Await vs. return Task

#net7

#speed

#memory

2023-10-15

👋 Introduction

When you use a single task in your method you have two options:

await the task in the method, probably because you need its result, befure returning from the method
return the task and leave it to the caller to await it

✏️ Benchmarking Plan

What do we actually want to measure? We want to measure the cost of awaiting a task instead of returning it. The best option for this is to use an already existing and completed task, so that we don't spoil our benchmark with the cost of creating the task and the cost of waiting for it to be completed. Therefore, I will use the Task.CompletedTask variable: it's static, and it's already completed. I would probably only need to benchmark the scenario with the await, because the other one (returning the task) is almost an empty method (it basically just returns a pointer), but let's not skip this case so that we can be sure that we're not missing anything.

⏱️ Benchmark

Download the Sample Code

Code

using BenchmarkDotNet.Attributes;

namespace Benchmarks.Console.Misc;

[MemoryDiagnoser]
public class AsyncVsReturnTask
{
    [Benchmark]
    public async Task AwaitCompletedTask()
    {
        await Task.CompletedTask;
    }

    [Benchmark]
    public Task ReturnCompletedTask()
    {
        return Task.CompletedTask;
    }
}

Results

BenchmarkDotNet v0.13.9+228a464e8be6c580ad9408e98f18813f6407fb5a, Windows 11 (10.0.22621.2428/22H2/2022Update/SunValley2)

════════════════════

*About this exercise:*
Rewrite the await vs. return Task benchmark post from "Download the Sample" up to and including "async Task AwaitCompletedTask()", changing "AsyncVsReturnTask" to "AwaitVsReturnTask".

════════════════════

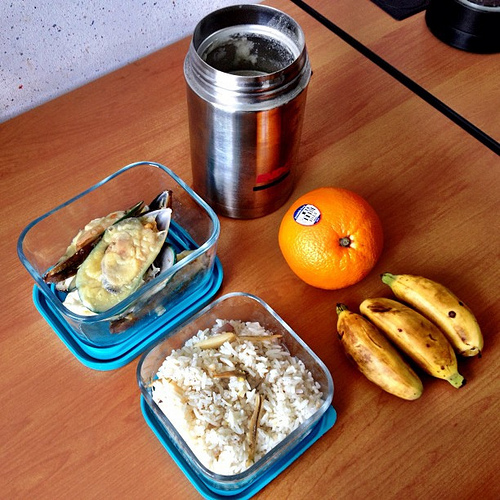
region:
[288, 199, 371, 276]
this is an orange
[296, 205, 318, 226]
this is a sticker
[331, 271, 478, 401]
these are three bananas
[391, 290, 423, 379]
the bananas are yellow in color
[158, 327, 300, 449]
this is a bowl of rice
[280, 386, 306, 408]
the rice is white in color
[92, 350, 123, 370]
this is a lid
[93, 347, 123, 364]
the lid is blue in color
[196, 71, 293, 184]
this is a flask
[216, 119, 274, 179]
the flask is metallic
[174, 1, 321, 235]
stainless steel metal container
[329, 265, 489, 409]
three ripe plantains on table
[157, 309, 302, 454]
white rice in container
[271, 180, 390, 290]
orange with sticker on table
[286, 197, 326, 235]
sticker on orange skin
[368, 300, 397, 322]
dark mark on plantain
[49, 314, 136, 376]
blue plastic cover under container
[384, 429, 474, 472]
wood grain in table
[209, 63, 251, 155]
light reflection on metal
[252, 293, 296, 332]
rim of clear container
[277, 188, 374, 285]
An orange on the table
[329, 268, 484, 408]
three small bananas on the table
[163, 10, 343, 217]
silver drinking flask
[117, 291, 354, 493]
square glass dish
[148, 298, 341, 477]
glass dish with rice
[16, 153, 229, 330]
a rectangular glass dish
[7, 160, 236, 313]
rectangular dish with food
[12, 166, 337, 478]
two open glass dishes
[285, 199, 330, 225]
price sticker on the orange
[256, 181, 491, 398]
fruit on the table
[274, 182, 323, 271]
White and blue sticker on orange.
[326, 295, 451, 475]
Small banana near 2 other bananas.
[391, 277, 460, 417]
3 ripe small bananas sitting on table.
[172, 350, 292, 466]
White rice in small container.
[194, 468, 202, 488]
Container has blue lid under it.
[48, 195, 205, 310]
Oysters in small clear container.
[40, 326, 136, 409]
Blue lid underneath small container.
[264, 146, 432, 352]
Large orange next to bananas.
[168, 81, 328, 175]
Silver container next to orange.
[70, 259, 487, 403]
Food sitting on wood table.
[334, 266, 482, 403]
three small bananas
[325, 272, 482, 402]
brown and yellow bananas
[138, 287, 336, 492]
square glass container filled with rice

════════════════════

*Answer section:*
Download the Sample Code

Code

using BenchmarkDotNet.Attributes;

namespace Benchmarks.Console.Misc;

[MemoryDiagnoser]
public class AwaitVsReturnTask
{
    [Benchmark]
    public async Task AwaitCompletedTask()